This strategy proved more effective, but once again, I ran out of ammo long before I ran out of wasps.
I again retreated to my vehicle and drove to a different hardware store.
There, I selected two twin-packs of liquid death.
I went back to the national brand, because it had a broader spray pattern than the store brand. Anyone who has ever tried to hit a small but angry target swooping and diving at him from out of the sky will understand why this is important.
From a distance, I reconnoitered the enemy camp, and was greeted by a troubling sight. Even though I had thoroughly soaked the humongous hive during my previous attacks, and the battlefield was littered with the corpses of fallen combatants, there was more activity at the hive than ever before.

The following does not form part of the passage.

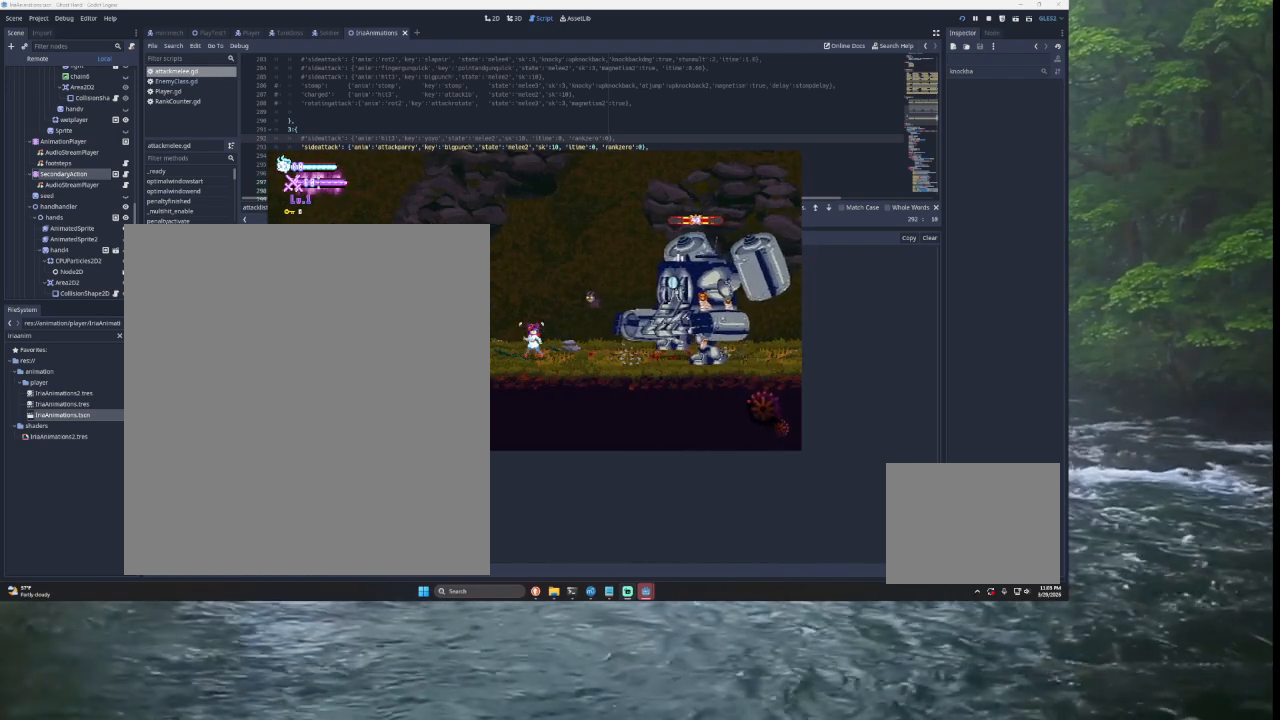
{"buttons": [], "left_stick": "center", "right_stick": "center", "events": [[200, "left_stick", "left"], [400, "left_stick", "center"]]}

By then, it was nearly 9 a.m., and the sun was beating on the hive and warming the inhabitants, stirring them to action.
I began to fear that all I had accomplished by my previous assaults was to provoke the demons. They were flying in and out of the enormous orifice with increasing frequency. I was not comfortable launching another attack under those circumstances. The situation was becoming too hot to handle.
The clock was ticking, and I had work to do before the prospective buyers arrived.
I am not a salesman, but I was sure that getting stung by a swarm of angry wasps would not be the kind of first impression that would lead to content customers or a successful sale.
During my third trip to the store, I met a former mayor who suggested that I simply avoid the front door during the showing. This sounded like excellent advice, but the only way to unlock the back door was to run the gauntlet at the front door and walk through the house.
I adjusted my sunglasses, pulled my hat down low to minimize exposure, and donned my heavy leather motorcycle jacket as body armor.
I took up a can of the chemical in my left hand, placed my finger on the trigger, and held the key in my right hand. Then I crept past the hive as quietly and carefully as I could, unlocked the front door, then dived in and slammed the door behind me.
I finished my work, and the prospective buyers came and went without injury.
The Nest of Evil survived the assault, and I still need to eliminate it, but I will wait for a nice crisp Minnesota autumn morning to try again.
I have received plenty of good free advice about how to deal with the situation, mostly involving poking the nest with a stick, but unless I can find a stick that is about a mile long to give me a head start, I am going to pass. I am not as fleet of foot as I was, and I need every advantage I can get.